As principal composers of cathedral music from the Reformation to the Rebellion we may select Tye, Tallis, Farrant, Shepherd, Taverner, Redford, Morley, Byrde, Bull, and Gibbons. The compositions of this period are more conspicuous for technical skill than for musical expression, and no difference can be traced between the secular and the sacred style. Dr. Jebb however maintains that the latter was at least national and peculiar to this country, and that the Church of England was not indebted to Palestrina; which statement he supports by urging the similarity of the style of Byrde and Tallis to that of Robert White, who was anterior to the great Italian composer.

Under the Commonwealth, music, except in the form of metrical psalmody, was expelled from English churches; it was restored in 1660 by Charles II, the effect of whose French tastes upon Cathedral music is thus described by Tudway (Burney's History, vol iii. 443): 'His majesty was soon tired with the grave and solemn way which had been established by Bird and others, and ordered the composers of his chapel to add symphonies with instruments to their anthems; and established a select number of his private music to play the symphony and ritornellos which he bad appointed. The old masters of music, Dr. Child, Dr. Gibbons, Mr. Low, etc., hardly knew how to comport themselves with these new fangled ways, but proceeded in their compositions according to the old style.' There was great difficulty during the first years of the Restoration in finding boys capable of singing in the choirs, since the art had been so much neglected during the Protectorate. Hawkins (History of Music, iv. 349) says on this point, 'Nay, to such streights were they driven, that for a twelvemonth after the Restoration the clergy were forced to supply the want of boys by cornets, and men who had feigned voices.'

It appears from a passage in the life of Archbishop Whitgift (Biographia Britannica, p. 4255), that cornets had been before introduced; for an allusion is made to the 'solemn music with the voices and organs, cornets and sackbuts'; and in Stow's Annals (864), we read that at the churching of the Queen after the birth of Mary daughter of James I, in the Royal Chapel, sundry anthems were sung with organ, cornets, sackbuts, and other instruments of music.' [See Anthem, 2nd period.]

'In about four or five years time' says Tudway, 'some of the forwardest and brightest children of the chapel, as Pelham Humphrey, John Blow, etc., began to be masters of a faculty in composing; this his majesty greatly encouraged, by indulging their youthful fancies.
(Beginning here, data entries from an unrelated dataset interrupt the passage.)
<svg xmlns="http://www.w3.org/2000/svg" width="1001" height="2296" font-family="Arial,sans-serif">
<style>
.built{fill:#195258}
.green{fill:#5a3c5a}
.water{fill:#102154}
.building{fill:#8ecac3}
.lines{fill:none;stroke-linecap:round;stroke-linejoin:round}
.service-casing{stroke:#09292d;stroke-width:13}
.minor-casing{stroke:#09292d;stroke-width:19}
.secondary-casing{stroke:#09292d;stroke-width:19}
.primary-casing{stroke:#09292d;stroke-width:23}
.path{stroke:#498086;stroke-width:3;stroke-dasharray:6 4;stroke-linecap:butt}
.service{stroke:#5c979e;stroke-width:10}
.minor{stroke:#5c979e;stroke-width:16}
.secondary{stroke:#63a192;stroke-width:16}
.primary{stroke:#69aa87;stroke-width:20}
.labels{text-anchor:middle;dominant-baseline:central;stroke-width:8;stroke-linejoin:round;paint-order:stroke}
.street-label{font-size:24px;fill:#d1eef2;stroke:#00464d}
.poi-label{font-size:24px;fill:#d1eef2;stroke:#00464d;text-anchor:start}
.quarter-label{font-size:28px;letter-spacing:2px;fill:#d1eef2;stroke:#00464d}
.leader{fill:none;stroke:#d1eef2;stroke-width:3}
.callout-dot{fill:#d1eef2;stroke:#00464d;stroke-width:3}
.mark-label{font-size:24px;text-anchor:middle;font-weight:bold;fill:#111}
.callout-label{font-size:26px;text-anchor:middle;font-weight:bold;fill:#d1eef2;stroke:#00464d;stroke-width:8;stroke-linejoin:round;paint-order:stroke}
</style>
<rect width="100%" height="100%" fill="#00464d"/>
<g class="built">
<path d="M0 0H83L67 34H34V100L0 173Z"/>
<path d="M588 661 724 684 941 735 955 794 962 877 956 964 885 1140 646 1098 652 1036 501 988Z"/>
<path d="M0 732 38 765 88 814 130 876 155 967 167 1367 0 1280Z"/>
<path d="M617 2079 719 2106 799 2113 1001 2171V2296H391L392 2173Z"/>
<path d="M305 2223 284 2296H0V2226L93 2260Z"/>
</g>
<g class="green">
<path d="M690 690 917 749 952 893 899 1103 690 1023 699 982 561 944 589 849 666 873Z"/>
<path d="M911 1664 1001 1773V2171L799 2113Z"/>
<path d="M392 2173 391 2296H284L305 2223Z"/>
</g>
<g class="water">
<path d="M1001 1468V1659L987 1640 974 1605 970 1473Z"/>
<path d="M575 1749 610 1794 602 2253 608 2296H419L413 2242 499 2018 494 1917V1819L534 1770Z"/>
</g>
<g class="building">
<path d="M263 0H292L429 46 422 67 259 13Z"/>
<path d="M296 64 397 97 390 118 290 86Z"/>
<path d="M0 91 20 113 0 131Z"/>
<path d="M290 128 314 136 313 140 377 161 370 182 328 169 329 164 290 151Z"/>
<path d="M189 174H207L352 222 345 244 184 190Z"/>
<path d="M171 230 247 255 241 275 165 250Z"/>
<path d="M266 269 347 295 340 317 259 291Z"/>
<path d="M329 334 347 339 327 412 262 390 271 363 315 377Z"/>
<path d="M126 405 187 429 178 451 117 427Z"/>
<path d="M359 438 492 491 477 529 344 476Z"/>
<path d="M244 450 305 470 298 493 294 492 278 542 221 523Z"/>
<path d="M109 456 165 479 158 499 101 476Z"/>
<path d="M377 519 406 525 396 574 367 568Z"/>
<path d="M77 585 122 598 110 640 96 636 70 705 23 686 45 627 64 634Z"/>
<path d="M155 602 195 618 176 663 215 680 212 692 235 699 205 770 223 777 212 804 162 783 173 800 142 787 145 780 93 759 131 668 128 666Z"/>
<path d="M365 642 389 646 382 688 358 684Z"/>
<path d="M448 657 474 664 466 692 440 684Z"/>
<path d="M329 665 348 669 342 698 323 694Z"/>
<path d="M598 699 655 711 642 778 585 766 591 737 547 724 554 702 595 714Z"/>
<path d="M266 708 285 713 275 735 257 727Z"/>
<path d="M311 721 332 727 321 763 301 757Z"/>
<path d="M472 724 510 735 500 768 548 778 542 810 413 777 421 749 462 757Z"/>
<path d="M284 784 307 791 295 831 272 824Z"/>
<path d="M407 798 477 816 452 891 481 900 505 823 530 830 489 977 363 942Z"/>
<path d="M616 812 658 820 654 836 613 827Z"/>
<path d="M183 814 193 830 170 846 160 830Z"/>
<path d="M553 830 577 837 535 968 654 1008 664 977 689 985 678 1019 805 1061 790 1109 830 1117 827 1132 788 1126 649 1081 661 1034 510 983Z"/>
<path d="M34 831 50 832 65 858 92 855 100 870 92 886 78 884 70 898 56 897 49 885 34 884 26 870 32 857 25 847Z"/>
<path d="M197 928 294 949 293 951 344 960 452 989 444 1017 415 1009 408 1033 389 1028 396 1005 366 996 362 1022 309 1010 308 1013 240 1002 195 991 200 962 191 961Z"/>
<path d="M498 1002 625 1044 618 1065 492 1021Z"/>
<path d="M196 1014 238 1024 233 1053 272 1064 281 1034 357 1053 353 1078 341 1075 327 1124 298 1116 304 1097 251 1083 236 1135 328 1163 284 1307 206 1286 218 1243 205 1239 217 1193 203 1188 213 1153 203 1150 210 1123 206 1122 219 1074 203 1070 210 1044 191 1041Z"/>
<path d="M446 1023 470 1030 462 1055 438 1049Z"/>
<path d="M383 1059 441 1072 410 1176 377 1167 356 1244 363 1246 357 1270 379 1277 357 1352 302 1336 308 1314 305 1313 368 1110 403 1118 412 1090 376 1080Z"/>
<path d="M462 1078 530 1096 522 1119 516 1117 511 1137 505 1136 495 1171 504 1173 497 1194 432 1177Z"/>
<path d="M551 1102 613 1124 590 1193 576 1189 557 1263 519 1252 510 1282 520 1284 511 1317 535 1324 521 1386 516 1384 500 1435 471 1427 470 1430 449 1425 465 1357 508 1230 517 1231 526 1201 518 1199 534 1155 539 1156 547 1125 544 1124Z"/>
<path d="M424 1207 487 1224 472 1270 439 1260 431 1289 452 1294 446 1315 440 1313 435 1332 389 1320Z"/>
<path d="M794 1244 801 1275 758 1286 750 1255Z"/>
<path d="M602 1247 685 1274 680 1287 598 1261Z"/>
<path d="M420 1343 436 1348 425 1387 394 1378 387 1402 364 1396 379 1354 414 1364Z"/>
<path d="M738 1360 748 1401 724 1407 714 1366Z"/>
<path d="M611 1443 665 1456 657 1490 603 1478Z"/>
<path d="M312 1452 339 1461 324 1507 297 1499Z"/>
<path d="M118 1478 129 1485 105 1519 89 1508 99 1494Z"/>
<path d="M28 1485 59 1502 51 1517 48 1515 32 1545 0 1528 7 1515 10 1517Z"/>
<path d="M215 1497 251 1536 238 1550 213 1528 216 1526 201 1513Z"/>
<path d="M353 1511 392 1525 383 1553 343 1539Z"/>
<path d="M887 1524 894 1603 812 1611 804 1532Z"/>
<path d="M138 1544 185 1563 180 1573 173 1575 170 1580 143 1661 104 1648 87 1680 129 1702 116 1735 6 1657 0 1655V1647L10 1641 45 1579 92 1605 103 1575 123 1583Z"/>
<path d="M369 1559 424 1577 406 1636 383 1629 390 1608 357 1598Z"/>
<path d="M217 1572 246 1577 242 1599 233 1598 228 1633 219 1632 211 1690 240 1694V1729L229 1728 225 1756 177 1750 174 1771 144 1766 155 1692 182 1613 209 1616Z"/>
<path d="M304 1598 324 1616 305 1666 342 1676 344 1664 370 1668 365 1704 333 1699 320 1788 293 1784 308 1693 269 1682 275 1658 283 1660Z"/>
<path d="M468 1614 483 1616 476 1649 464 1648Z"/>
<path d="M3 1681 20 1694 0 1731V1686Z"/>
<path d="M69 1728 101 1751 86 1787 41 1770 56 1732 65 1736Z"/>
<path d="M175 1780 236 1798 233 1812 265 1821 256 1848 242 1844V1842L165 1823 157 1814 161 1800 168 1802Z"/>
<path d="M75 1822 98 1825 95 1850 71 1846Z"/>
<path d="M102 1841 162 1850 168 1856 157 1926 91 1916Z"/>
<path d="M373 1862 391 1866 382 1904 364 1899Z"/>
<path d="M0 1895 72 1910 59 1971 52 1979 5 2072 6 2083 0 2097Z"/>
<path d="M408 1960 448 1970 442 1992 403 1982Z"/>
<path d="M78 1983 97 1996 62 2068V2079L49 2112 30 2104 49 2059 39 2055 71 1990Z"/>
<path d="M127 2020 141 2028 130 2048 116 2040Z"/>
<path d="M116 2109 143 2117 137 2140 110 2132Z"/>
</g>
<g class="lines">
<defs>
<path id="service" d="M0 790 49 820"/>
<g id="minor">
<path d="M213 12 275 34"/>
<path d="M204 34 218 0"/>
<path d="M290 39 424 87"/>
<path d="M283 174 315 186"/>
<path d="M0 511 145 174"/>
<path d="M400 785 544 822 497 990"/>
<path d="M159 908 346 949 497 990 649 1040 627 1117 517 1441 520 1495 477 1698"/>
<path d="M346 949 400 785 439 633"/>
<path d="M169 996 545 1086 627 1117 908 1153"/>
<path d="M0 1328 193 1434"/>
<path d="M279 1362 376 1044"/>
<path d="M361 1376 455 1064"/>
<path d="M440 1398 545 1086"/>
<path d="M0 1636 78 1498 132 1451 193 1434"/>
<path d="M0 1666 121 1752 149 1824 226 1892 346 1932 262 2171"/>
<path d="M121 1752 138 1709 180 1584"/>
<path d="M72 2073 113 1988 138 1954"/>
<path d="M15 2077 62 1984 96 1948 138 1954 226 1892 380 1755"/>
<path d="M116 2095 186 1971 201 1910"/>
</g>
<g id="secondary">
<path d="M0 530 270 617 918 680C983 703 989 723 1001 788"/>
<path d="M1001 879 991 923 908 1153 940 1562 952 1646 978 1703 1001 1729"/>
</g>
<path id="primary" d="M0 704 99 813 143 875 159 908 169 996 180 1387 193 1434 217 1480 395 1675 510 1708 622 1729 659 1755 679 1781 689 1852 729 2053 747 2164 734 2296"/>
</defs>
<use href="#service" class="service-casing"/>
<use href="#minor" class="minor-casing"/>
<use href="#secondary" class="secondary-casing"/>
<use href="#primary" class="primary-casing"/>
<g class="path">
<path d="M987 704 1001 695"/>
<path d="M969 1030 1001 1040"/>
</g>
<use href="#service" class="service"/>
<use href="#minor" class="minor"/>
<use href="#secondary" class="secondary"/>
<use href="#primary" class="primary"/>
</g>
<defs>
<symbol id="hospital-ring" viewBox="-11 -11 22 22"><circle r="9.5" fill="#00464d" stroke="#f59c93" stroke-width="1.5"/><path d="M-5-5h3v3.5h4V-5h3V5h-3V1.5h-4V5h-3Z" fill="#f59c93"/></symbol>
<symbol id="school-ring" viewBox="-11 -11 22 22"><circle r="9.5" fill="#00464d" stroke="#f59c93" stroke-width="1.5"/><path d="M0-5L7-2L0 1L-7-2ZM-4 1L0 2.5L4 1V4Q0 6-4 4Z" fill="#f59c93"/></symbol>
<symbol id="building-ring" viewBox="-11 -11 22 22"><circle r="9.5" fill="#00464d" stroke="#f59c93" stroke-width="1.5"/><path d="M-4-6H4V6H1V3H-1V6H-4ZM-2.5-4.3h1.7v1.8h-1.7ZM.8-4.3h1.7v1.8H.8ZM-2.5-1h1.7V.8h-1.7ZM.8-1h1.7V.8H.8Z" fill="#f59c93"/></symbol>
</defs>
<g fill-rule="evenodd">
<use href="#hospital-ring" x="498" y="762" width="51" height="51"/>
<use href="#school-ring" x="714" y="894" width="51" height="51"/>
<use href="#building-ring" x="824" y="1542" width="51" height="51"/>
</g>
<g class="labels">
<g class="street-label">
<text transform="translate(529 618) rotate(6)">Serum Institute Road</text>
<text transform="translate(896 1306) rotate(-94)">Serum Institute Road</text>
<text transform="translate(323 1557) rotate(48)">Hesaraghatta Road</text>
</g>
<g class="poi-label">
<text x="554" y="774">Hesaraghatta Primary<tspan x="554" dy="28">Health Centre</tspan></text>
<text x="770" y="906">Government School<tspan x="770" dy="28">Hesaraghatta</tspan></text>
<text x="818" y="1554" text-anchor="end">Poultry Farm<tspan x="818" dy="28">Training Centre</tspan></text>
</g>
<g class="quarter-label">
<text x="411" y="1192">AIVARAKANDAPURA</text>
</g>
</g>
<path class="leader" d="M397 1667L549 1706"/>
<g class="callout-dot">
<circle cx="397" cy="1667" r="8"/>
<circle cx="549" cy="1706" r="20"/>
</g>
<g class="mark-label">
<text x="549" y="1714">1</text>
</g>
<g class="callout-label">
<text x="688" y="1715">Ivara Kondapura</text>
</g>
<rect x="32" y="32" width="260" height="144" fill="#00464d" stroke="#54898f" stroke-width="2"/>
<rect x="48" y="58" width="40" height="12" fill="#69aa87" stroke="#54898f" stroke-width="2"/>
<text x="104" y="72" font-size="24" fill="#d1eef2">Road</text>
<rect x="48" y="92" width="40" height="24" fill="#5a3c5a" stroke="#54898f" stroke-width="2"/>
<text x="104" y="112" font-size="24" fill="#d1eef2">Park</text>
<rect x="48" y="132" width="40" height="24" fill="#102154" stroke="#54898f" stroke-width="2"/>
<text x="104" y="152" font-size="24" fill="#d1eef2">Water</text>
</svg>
In a few years more, several others educated in the chapel, composed in this style; otherwise it was vain to please his majesty.' The peculiar influence here ascribed to Charles II may be traced in the works of Humphrey, Blow, Wise, and their contemporaries, in the too evident aim at effect, and the mannerisms and exaggerated ornaments which characterise them; even the great genius of Purcell did not escape the effect of Charles's fantastic tastes. Many of his finest anthems are disfigured by symphonies of such a kind as were evidently invented merely to gratify the king's desire for French mannerisms. But it was in the 18th century that the lowest musical standard prevailed in the service of the church. A florid sing-song melody, with a trivial accompaniment, was the type to which everything was sacrificed, and a rage set in for objectionable adaptations and arrangements. The works of Nares and Kent may be taken as specimens of this class, though one worthy exception should be noticed in Dr. Boyce.

Within the last 25 years choral communions have been introduced: they had been discarded at the Restoration, from which time up to 1840 the Communion Service was never set to music except in so far as parts of it, e. g. the Sanctus, and the Gloria, were arranged as anthems and introits.